*WORK ORDER*. Can you swap "Winery" for "Vineyard" throughout the lines below and give them again with nothing else changed?

*DATA PROVIDED*.
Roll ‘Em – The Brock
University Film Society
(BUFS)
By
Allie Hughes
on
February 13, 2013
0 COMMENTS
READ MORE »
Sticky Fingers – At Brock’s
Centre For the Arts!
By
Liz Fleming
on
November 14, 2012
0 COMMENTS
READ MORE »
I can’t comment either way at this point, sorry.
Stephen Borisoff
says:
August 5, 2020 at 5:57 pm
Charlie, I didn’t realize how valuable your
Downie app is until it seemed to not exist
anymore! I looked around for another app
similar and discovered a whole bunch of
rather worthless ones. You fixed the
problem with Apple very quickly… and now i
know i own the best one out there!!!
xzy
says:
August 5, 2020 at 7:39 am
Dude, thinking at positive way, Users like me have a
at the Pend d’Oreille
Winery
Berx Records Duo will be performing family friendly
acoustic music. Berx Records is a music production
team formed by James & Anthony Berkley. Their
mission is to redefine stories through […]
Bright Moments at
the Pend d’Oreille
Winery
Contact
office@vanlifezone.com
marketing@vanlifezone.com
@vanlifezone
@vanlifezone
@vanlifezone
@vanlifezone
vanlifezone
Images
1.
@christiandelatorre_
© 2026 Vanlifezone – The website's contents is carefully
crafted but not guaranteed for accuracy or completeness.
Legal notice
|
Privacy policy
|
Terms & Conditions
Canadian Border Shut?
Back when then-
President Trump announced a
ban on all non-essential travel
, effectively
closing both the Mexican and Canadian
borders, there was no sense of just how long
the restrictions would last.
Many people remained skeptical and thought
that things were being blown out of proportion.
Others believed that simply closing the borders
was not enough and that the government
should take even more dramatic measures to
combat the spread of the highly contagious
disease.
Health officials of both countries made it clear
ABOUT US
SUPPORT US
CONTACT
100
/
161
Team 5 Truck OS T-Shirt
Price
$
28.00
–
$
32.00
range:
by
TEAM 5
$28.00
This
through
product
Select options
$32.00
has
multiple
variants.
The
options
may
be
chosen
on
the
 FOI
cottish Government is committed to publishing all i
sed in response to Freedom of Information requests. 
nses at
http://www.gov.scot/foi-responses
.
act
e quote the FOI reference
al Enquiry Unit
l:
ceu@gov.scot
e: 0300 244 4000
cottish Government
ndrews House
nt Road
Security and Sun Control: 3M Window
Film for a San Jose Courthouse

*SOLUTION TO THIS EXERCISE*.
Roll ‘Em – The Brock
University Film Society
(BUFS)
By
Allie Hughes
on
February 13, 2013
0 COMMENTS
READ MORE »
Sticky Fingers – At Brock’s
Centre For the Arts!
By
Liz Fleming
on
November 14, 2012
0 COMMENTS
READ MORE »
I can’t comment either way at this point, sorry.
Stephen Borisoff
says:
August 5, 2020 at 5:57 pm
Charlie, I didn’t realize how valuable your
Downie app is until it seemed to not exist
anymore! I looked around for another app
similar and discovered a whole bunch of
rather worthless ones. You fixed the
problem with Apple very quickly… and now i
know i own the best one out there!!!
xzy
says:
August 5, 2020 at 7:39 am
Dude, thinking at positive way, Users like me have a
at the Pend d’Oreille
Vineyard
Berx Records Duo will be performing family friendly
acoustic music. Berx Records is a music production
team formed by James & Anthony Berkley. Their
mission is to redefine stories through […]
Bright Moments at
the Pend d’Oreille
Vineyard
Contact
office@vanlifezone.com
marketing@vanlifezone.com
@vanlifezone
@vanlifezone
@vanlifezone
@vanlifezone
vanlifezone
Images
1.
@christiandelatorre_
© 2026 Vanlifezone – The website's contents is carefully
crafted but not guaranteed for accuracy or completeness.
Legal notice
|
Privacy policy
|
Terms & Conditions
Canadian Border Shut?
Back when then-
President Trump announced a
ban on all non-essential travel
, effectively
closing both the Mexican and Canadian
borders, there was no sense of just how long
the restrictions would last.
Many people remained skeptical and thought
that things were being blown out of proportion.
Others believed that simply closing the borders
was not enough and that the government
should take even more dramatic measures to
combat the spread of the highly contagious
disease.
Health officials of both countries made it clear
ABOUT US
SUPPORT US
CONTACT
100
/
161
Team 5 Truck OS T-Shirt
Price
$
28.00
–
$
32.00
range:
by
TEAM 5
$28.00
This
through
product
Select options
$32.00
has
multiple
variants.
The
options
may
be
chosen
on
the
 FOI
cottish Government is committed to publishing all i
sed in response to Freedom of Information requests. 
nses at
http://www.gov.scot/foi-responses
.
act
e quote the FOI reference
al Enquiry Unit
l:
ceu@gov.scot
e: 0300 244 4000
cottish Government
ndrews House
nt Road
Security and Sun Control: 3M Window
Film for a San Jose Courthouse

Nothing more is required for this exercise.